Source text:

>>>>>

The Cycle-StarNet New Lines Project

One application of the Cycle-StarNet is to utilize the correlations found by the network in order to fill in the missing pieces in our theoretical models. To do this, we train the Cycle-StarNet with a synthetic domain and an observed domain. The network will learn correlations between known information (i.e. the absorption lines in our synthetic spectra) and currently unknown information (for instance, spectral lines in our observed spectra for which we do not know the source). Since our synthetic spectra are generated from stellar labels (including chemical abundances) we form a link between these chemical abundances and the unidentified absorption lines. Next, we investigate the correlations that the network has found to extract intuition from the model and possibly identify these missing pieces in our theoretical models.

Contents

Mock Dataset

Mock Dataset

We first test our method with a "mock dataset" that is meant to mimic a real-world application. For this, we will mask absorption lines in our synthetic domain and try to let the network correlate these lines - that are present in our observed domain - to information found in the synthetic spectra. To create a controlled setting, we will generate our observed spectra using The Payne and add noise to the data. The synthetic spectra will also be generated from The Payne, but about 30% of the lines will be set to the continuum level.

<<<<<

Stored dataset items
>>>>>

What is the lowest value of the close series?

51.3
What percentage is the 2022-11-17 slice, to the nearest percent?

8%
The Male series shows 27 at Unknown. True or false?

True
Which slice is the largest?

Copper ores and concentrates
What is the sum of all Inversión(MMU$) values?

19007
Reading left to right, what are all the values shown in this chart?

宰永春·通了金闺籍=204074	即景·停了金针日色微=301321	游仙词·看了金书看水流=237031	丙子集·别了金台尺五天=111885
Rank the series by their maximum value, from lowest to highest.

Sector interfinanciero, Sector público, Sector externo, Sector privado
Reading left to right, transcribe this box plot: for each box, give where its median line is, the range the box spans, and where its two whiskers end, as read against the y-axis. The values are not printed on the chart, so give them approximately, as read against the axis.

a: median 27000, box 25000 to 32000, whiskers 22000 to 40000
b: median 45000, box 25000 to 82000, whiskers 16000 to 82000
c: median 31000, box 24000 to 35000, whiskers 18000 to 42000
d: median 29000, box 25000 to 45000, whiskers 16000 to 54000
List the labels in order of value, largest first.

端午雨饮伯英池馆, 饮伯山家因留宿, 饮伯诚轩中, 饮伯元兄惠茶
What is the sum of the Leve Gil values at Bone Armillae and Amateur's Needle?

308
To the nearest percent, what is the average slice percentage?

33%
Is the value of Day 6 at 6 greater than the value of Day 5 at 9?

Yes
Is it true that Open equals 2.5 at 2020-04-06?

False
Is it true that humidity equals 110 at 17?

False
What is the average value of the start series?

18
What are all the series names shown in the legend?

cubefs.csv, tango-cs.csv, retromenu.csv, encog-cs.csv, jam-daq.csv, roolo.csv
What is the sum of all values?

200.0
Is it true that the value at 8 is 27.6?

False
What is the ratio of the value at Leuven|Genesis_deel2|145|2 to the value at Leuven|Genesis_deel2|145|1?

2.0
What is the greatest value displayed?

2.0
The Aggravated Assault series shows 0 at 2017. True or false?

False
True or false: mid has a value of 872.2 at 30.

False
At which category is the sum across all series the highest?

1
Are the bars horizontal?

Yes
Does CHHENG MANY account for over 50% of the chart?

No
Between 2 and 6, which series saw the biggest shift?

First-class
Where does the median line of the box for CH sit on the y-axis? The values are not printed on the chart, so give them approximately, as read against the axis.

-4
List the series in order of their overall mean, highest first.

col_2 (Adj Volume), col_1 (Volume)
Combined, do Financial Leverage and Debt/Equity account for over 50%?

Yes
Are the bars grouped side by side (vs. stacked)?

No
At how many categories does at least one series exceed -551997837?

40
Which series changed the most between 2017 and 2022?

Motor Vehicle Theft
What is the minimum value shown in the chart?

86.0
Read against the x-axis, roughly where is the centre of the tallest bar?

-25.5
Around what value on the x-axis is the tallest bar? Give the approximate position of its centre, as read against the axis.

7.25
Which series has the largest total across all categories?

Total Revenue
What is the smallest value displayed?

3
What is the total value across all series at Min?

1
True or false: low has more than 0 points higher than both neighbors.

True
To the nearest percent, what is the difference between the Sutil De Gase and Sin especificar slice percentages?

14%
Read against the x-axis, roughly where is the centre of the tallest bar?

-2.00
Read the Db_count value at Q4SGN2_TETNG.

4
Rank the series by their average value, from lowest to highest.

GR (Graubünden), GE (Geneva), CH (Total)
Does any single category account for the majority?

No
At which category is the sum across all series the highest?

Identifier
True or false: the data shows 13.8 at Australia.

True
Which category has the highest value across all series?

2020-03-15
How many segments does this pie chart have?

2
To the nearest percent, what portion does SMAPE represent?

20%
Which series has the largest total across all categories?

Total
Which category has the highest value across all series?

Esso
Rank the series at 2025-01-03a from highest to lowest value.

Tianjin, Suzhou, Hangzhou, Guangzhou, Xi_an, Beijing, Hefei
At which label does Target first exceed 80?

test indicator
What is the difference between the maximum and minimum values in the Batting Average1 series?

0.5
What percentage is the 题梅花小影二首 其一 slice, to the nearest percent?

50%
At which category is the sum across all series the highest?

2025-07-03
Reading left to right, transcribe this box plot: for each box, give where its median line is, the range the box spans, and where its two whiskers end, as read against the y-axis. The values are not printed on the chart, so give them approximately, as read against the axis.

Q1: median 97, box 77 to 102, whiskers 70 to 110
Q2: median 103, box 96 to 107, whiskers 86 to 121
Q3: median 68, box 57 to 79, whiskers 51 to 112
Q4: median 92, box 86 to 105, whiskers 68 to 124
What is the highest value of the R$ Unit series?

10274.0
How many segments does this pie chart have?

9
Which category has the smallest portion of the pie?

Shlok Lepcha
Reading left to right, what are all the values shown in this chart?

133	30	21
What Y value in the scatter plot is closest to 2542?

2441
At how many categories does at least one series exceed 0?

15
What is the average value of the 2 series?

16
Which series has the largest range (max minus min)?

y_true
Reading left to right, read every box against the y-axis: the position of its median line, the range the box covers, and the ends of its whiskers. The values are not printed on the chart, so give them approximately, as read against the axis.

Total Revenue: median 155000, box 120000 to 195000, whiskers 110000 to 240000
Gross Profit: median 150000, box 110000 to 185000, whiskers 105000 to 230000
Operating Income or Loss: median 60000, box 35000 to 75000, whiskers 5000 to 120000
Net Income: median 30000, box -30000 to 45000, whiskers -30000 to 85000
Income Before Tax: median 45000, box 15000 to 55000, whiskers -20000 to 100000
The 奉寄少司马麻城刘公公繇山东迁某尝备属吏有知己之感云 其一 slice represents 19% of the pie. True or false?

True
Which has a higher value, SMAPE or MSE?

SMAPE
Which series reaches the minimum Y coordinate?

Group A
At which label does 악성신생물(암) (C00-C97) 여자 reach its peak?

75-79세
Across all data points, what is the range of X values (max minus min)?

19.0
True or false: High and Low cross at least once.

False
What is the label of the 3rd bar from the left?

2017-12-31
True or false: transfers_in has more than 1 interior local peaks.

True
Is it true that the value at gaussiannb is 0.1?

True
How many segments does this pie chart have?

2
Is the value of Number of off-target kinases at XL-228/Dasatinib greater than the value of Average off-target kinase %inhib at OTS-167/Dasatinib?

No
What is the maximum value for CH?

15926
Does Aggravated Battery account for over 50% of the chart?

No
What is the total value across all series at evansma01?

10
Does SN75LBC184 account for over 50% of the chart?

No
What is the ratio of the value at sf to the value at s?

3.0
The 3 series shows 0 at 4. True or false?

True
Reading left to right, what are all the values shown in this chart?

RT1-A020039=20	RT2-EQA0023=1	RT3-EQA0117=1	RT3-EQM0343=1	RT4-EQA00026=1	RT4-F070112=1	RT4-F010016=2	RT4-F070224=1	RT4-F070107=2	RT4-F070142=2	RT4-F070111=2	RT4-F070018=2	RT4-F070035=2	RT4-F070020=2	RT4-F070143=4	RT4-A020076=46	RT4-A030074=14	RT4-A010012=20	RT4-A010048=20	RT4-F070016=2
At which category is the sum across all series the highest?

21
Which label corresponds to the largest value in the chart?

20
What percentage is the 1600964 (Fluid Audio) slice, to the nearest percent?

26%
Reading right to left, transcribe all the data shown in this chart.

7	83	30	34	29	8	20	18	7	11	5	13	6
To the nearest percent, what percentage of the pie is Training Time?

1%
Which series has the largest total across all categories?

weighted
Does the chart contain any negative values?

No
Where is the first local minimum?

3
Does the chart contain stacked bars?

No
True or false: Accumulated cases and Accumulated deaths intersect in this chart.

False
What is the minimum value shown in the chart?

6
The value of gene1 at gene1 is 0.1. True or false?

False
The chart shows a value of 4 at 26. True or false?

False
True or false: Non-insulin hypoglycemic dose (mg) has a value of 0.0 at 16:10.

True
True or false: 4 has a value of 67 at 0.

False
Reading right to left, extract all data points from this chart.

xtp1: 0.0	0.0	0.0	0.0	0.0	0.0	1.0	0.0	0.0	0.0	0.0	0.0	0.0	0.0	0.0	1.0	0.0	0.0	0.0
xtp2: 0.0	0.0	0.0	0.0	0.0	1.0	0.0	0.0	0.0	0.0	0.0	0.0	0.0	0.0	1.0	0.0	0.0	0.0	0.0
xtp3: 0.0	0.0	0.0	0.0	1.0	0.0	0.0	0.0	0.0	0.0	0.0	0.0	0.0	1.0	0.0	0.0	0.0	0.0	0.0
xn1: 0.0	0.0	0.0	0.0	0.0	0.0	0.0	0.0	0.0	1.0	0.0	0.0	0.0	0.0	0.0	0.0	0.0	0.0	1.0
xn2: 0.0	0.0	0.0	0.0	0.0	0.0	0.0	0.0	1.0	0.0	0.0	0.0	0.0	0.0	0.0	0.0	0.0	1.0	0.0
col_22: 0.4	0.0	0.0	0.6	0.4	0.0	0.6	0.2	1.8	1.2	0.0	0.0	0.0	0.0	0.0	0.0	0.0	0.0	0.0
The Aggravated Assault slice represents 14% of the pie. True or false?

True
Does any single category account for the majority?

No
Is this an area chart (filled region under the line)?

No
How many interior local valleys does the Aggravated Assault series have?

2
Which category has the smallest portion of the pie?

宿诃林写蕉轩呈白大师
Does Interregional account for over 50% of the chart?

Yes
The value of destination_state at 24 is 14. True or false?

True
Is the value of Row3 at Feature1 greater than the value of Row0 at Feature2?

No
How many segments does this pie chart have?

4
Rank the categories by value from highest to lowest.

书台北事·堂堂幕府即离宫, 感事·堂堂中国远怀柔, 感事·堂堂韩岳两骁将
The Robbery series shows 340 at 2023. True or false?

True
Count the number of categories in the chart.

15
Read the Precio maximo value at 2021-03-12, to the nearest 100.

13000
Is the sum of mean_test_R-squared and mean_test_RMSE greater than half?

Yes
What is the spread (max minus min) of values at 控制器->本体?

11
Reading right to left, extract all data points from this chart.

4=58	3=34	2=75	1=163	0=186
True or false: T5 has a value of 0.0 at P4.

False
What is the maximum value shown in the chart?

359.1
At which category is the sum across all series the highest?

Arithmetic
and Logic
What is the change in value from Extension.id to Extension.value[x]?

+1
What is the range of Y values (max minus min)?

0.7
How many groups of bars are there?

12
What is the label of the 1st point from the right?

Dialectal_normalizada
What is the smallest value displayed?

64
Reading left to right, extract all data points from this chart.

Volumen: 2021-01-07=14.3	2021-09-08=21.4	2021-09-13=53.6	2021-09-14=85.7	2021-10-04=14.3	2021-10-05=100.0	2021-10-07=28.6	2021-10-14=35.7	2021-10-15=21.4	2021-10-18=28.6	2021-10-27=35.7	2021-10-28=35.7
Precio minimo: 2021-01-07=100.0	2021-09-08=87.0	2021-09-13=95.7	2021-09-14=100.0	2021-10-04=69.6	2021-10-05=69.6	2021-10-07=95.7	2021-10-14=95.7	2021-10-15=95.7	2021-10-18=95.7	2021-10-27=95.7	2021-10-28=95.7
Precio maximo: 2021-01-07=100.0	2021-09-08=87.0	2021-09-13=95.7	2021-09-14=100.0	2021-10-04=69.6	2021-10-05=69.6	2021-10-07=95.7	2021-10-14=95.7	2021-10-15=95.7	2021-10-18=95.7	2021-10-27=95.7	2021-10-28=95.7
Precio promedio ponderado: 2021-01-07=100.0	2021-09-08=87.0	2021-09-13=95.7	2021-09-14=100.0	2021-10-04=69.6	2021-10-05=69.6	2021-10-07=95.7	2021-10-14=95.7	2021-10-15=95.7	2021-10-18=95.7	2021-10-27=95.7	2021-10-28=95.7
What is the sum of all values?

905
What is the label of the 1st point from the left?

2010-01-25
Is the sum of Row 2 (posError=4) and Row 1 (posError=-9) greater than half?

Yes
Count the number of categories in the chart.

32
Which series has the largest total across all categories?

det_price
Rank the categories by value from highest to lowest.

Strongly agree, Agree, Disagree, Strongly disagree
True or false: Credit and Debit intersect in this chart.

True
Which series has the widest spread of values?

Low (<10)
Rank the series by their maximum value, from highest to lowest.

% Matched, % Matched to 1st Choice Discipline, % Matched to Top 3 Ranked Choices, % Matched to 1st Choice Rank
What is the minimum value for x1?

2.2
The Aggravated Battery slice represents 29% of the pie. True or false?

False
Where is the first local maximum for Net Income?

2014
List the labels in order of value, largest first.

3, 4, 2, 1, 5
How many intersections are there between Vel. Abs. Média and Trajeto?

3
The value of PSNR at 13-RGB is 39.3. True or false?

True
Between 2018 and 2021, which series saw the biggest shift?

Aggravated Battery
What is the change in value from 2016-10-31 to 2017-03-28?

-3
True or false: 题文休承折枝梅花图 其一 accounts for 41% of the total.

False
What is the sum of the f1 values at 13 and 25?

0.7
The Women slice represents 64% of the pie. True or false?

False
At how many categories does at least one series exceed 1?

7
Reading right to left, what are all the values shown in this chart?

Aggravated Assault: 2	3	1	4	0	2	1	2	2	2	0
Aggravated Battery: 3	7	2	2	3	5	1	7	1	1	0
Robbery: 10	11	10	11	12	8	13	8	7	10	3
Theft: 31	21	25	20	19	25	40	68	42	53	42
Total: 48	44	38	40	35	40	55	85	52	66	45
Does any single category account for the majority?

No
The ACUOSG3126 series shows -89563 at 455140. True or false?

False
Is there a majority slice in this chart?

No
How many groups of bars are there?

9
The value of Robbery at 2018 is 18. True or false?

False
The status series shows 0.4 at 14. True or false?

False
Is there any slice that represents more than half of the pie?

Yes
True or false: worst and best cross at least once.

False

<<<<<

Questions:
(1) Please transcribe the Cycle-StarNet passage starting at "We first test" and ending at "the continuum level.".
(2) Render this sentence from the Cycle-StarNet passage in Spanish: "To create a controlled setting, we will generate our observed spectra using The Payne and add noise to the data."

Solutions by task:
(1)
We first test our method with a "mock dataset" that is meant to mimic a real-world application. For this, we will mask absorption lines in our synthetic domain and try to let the network correlate these lines - that are present in our observed domain - to information found in the synthetic spectra. To create a controlled setting, we will generate our observed spectra using The Payne and add noise to the data. The synthetic spectra will also be generated from The Payne, but about 30% of the lines will be set to the continuum level.

(2) Para crear un entorno controlado, generaremos nuestros espectros observados usando The Payne y añadiremos ruido a los datos.